Раздавался всё тот же голос, прокуренный и хриплый.
— Кончай трёп, сделаем всё тики-пики…
— Бродяги, заострите «перья» и заточки.
— Стволы будут?
— Взломаем оружейку…
— Круто берёшь!
— Всегда шёл по краю.
Лепила отрубился после третьей мензурки. Сказался фактор пития на старые дрожжи. Если верить его словам.
Смотря с жалостливым участием на лепилу, Сутулый рассматривал на свет мензурку со спиртом, наблюдая за разводами, стекающими по стенкам, остающихся после взбалтывания жидкости. Покрутив мензурку пару раз и, в последний раз взглянув на эскулапа, Сутулый разом опрокинул в рот обжигающую жидкость.
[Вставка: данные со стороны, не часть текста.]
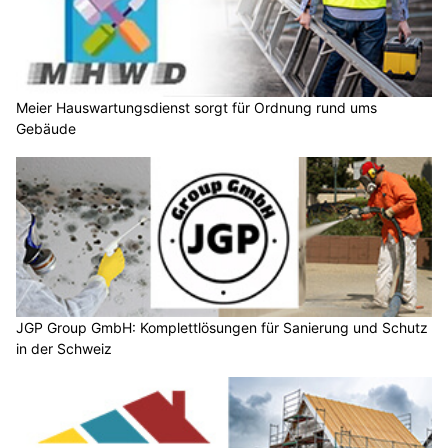
Meier Hauswartungsdienst sorgt für Ordnung rund ums
Gebäude
JGP Group GmbH: Komplettlösungen für Sanierung und Schutz
in der Schweiz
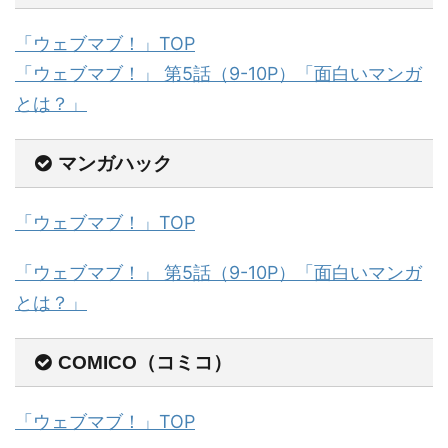
「ウェブマブ！」TOP
「ウェブマブ！」 第5話（9-10P）「面白いマンガ
とは？」
マンガハック
「ウェブマブ！」TOP
「ウェブマブ！」 第5話（9-10P）「面白いマンガ
とは？」
COMICO（コミコ）
「ウェブマブ！」TOP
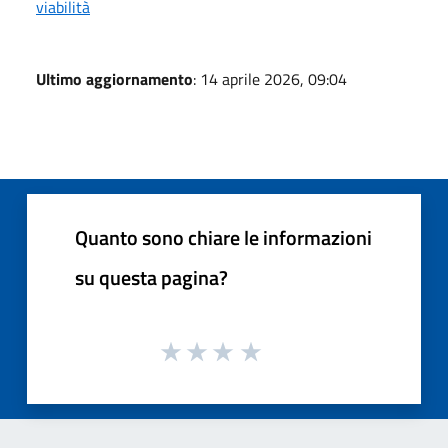
viabilità
Ultimo aggiornamento
: 14 aprile 2026, 09:04
Quanto sono chiare le informazioni
su questa pagina?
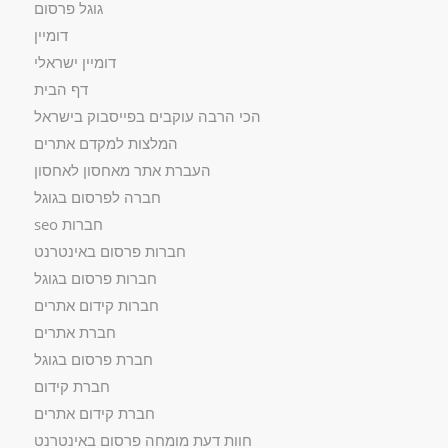
גוגל פרסום
דומיין
דומיין ישראלי
דף הבית
הכי הרבה עוקבים בפייסבוק בישראל
המלצות למקדם אתרים
העברת אתר מאחסון לאחסון
חברה לפרסום בגוגל
חברות seo
חברות פרסום באינטרנט
חברות פרסום בגוגל
חברות קידום אתרים
חברת אתרים
חברת פרסום בגוגל
חברת קידום
חברת קידום אתרים
חוות דעת מומחה פרסום באינטרנט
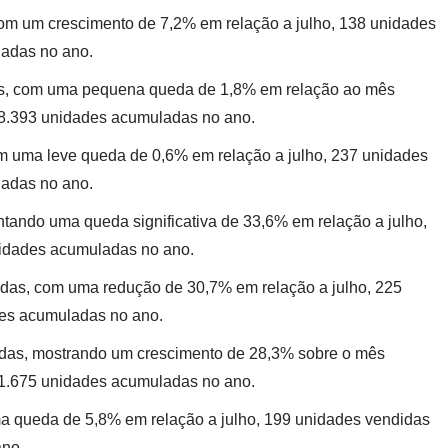
om um crescimento de 7,2% em relação a julho, 138 unidades
ladas no ano.
s, com uma pequena queda de 1,8% em relação ao mês
 38.393 unidades acumuladas no ano.
m uma leve queda de 0,6% em relação a julho, 237 unidades
ladas no ano.
tando uma queda significativa de 33,6% em relação a julho,
nidades acumuladas no ano.
das, com uma redução de 30,7% em relação a julho, 225
des acumuladas no ano.
das, mostrando um crescimento de 28,3% sobre o mês
 31.675 unidades acumuladas no ano.
a queda de 5,8% em relação a julho, 199 unidades vendidas
ano.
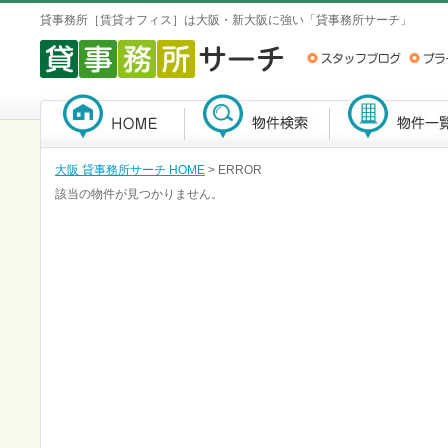
貸事務所［賃貸オフィス］は大阪・新大阪に強い「貸事務所サーチ」
大阪 貸事務所サーチ HOME
> ERROR
該当の物件が見つかりません。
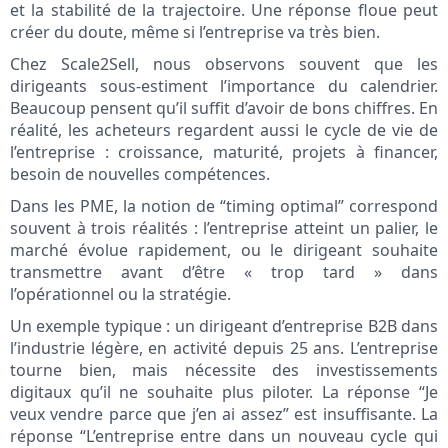
et la stabilité de la trajectoire. Une réponse floue peut
créer du doute, même si l’entreprise va très bien.
Chez Scale2Sell, nous observons souvent que les
dirigeants sous-estiment l’importance du calendrier.
Beaucoup pensent qu’il suffit d’avoir de bons chiffres. En
réalité, les acheteurs regardent aussi le cycle de vie de
l’entreprise : croissance, maturité, projets à financer,
besoin de nouvelles compétences.
Dans les PME, la notion de “timing optimal” correspond
souvent à trois réalités : l’entreprise atteint un palier, le
marché évolue rapidement, ou le dirigeant souhaite
transmettre avant d’être « trop tard » dans
l’opérationnel ou la stratégie.
Un exemple typique : un dirigeant d’entreprise B2B dans
l’industrie légère, en activité depuis 25 ans. L’entreprise
tourne bien, mais nécessite des investissements
digitaux qu’il ne souhaite plus piloter. La réponse “Je
veux vendre parce que j’en ai assez” est insuffisante. La
réponse “L’entreprise entre dans un nouveau cycle qui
Сведя губы бантиком, несколько минут просидел в таком положении, смакуя напиток и не запивая, не желая портить приятное послевкусие. «Старею, — подумал Сутулый безучастно, глядя размытым взором на лепилу, — вот уже, и пьянеть, начинаю после какой-то рюмки чистогана». Выждав время, когда сознание прояснится, Сутулый растолкал лепилу.
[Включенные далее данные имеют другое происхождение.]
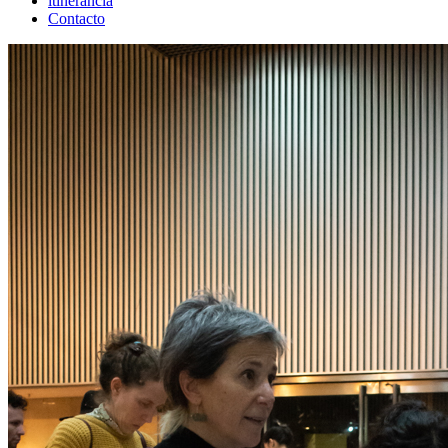
itinerancia
Contacto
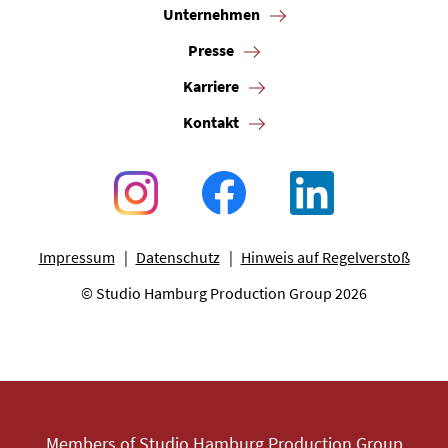
Unternehmen
Presse
Karriere
Kontakt
Impressum
Datenschutz
Hinweis auf Regelverstoß
© Studio Hamburg Production Group 2026
Members of Studio Hamburg Production Group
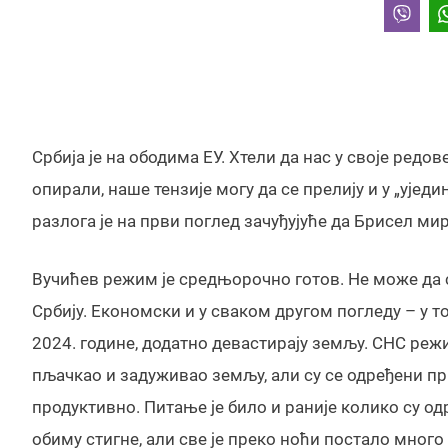
Србија је на ободима ЕУ. Хтели да нас у своје редов
опирали, наше тензије могу да се прелију и у „ујед
разлога је на први поглед зачуђујуће да Брисел мир
Вучићев режим је средњорочно готов. Не може да 
Србију. Економски и у сваком другом погледу – у то
2024. године, додатно девастирају земљу. СНС реж
пљачкао и задуживао земљу, али су се одређени п
продуктивно. Питање је било и раније колико су о
обиму стигне, али све је преко ноћи постало много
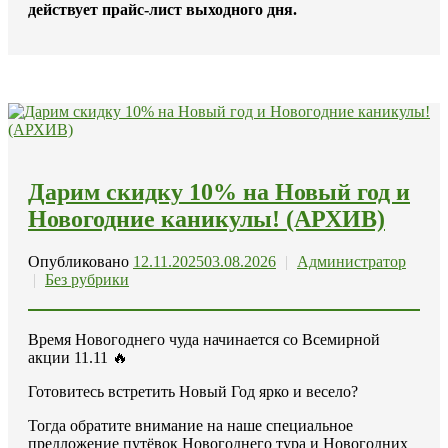
действует прайс-лист выходного дня.
Дарим скидку 10% на Новый год и
Новогодние каникулы! (АРХИВ)
Опубликовано
12.11.2025
03.08.2026
|
Администратор
|
Без рубрики
Время Новогоднего чуда начинается со Всемирной
акции 11.11 🔥
Готовитесь встретить Новый Год ярко и весело?
Тогда обратите внимание на наше специальное
предложение путёвок Новогоднего тура и Новогодних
Во всю глотку, как когда-то в давние кадетские времена, Сутулый гаркнул прямо в ухо лепиле, сопроводив ор ударом кулака по столешнице:
— Р-р-рота-а-а-а, па-а-а-адъём!
Лепила вскочил и вытянулся по стойке смирно.
— Вольно, — скомандовал Сутулый. — Эскулап, ты в состоянии выслушать одно довольно-таки серьёзное предложение.
Махнув головой и икнув, лепила ответил согласием.
— Тогда слушай…
Повинуясь чьему-то внешнему воздействию, зона взбунтовалась после обеда.
Для большинства офицеров было удивлением, что непослушание проявили даже самые тихие — тихони — зэки. В обычное время бздевшие открыть рот не только в присутствие заматеревших бродяг, но и при доверительной беседе в кабинете.
В этих тихих и скромных заключённых будто чёрт вселился. Они первыми всколыхнули тихую воду спокойствия застоявшейся воды гавани. Моментально по поверхности побежали круги. Волнение, как сифилис при массовом заражении, заразило остальных заключённых.